Article
(begin)
My Divorce Recession

Recession In truth, my own personal recession began over five years ago, with my divorce.  I had not worked for one year of our brief 2 1/2 year marriage, and had been forced post-9/11 to take a temp job earning only about 1/3 of what I had made as a partner at a major law firm, because few companies would take me seriously as a still-nursing mother looking to re-enter the workforce.  Neverthless, in my divorce, I was the "Moneyed Spouse."  While that didn't entitle my ex to the half of everything he was hoping for, it meant I bore far more than what I felt then (and still feel now) was my fair share of the divorce expenses.  I had to pay for part of his legal fees, plus my own legal fees, the cost of the forensic psychologist who evaluated our relative fitness to be the full custodial parents of our two minor children, and countless other expenses that quickly added up. 

Coincidentally, throughout the eight years we lived together before we got married, a week before our son was born -- we had kept our financial lives completely separate.  The fact that there had never been any co-mingling of funds, either before or during the marriage, made the property settlement a great deal easier to manage.  My house and the earnings from my law firm partnership -- all purchased or earned well in advance of the marriage -- remained mine.  But, although I didn't have to give him half, the cost of the divorce ate it all up, anyway. 

Someone once told me, years before I ever knew I would be going through my own divorce, that it takes at least five years for a person to recover financially from the economic effects of a divorce.  In my own case, the current economic climate has extended that recovery period by several years.  Just as I was starting to find my own financial footing again -- to restore retirement accounts I'd had to liquidate (at a substantial tax loss) to help pay off my divorce expenses, and to rebuild a savings nest egg that I'd hoped to use to purchase a new home to replace the Harlem brownstone I had to sell to pay off the remainder of those divorce expenses, plus back taxes -- the economic downturn wiped out the value of my company stock options, halved the value of my 401K, and made it impossible to immediately rebuild what I lost financially in the divorce. 

Accordingly, I have found the current global recession to be a very convenient excuse for saying "no" to the children, to all sorts of things I might otherwise be embarrassed to admit I still can't afford.  Last year, I took out a loan on my 401K so my daughter could go to sleep-away camp, at a cost of $4,000 for one month, plus the expense of buying everything she needed to go to sleep-away camp.  This year, I decided that was foolish, and explained that since Mommy may not get a bonus this year (which is true, but irrelevant), we can't do sleep-away camp.
(end)
Task prompt
Translate this sentence from the essay about divorce into Spanish: "In my own case, the current economic climate has extended that recovery period by several years."

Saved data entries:
(begin)
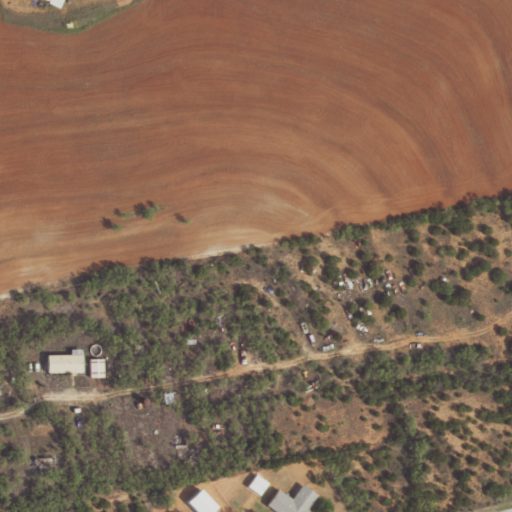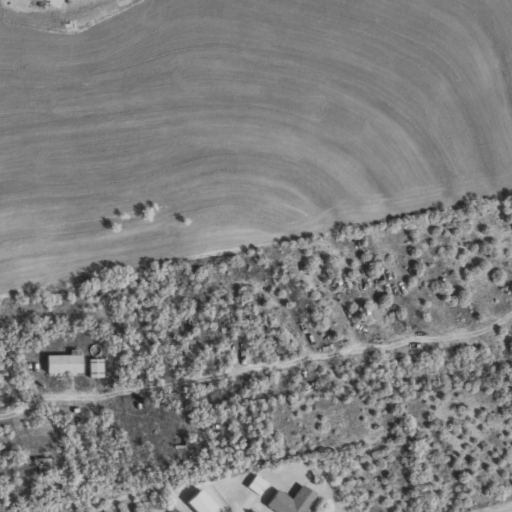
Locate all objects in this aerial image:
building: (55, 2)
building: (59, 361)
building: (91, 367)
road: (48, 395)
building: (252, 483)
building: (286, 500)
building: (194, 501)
(end)
Output below
En mi propio caso, el clima económico actual ha prolongado ese período de recuperación en varios años.